------ Data under study ------

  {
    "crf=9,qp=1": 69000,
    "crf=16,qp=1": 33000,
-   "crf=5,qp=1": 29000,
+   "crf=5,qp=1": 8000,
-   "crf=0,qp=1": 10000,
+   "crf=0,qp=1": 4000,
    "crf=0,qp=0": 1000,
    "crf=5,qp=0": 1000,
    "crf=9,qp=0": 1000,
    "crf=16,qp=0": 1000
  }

------
------ Data under study ------

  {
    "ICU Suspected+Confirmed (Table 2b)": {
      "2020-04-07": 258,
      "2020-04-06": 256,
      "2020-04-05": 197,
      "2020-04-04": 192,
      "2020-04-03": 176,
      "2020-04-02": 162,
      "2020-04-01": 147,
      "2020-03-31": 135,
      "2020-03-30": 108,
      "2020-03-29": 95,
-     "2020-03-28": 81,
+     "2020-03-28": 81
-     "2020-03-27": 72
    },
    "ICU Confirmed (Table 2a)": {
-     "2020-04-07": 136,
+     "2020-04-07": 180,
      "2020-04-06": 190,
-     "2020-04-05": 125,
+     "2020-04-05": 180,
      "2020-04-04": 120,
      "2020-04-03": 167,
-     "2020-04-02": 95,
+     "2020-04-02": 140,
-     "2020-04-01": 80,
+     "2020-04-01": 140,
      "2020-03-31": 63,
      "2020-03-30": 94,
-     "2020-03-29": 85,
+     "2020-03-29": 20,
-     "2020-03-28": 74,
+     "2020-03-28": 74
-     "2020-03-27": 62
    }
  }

------
------ Data under study ------

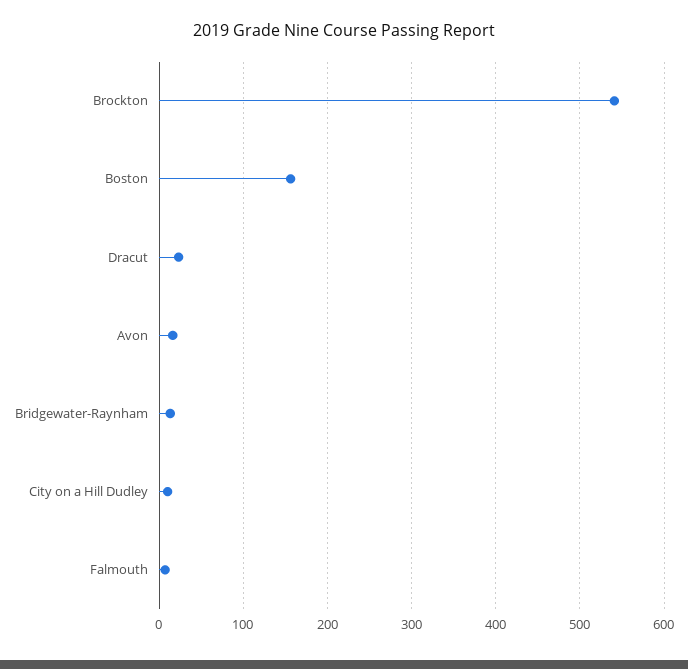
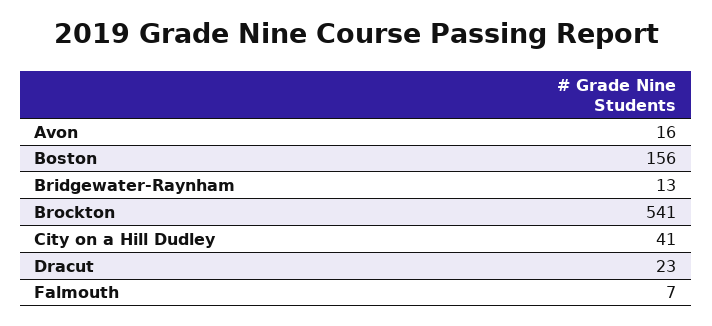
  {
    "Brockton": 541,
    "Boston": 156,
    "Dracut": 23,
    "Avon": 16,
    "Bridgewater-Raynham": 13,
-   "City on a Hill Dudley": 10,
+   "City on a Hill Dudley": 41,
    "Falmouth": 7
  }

------

● Task objective
Show every line above in which the word "Hill" appears.

● Written solution
-   "City on a Hill Dudley": 10,
+   "City on a Hill Dudley": 41,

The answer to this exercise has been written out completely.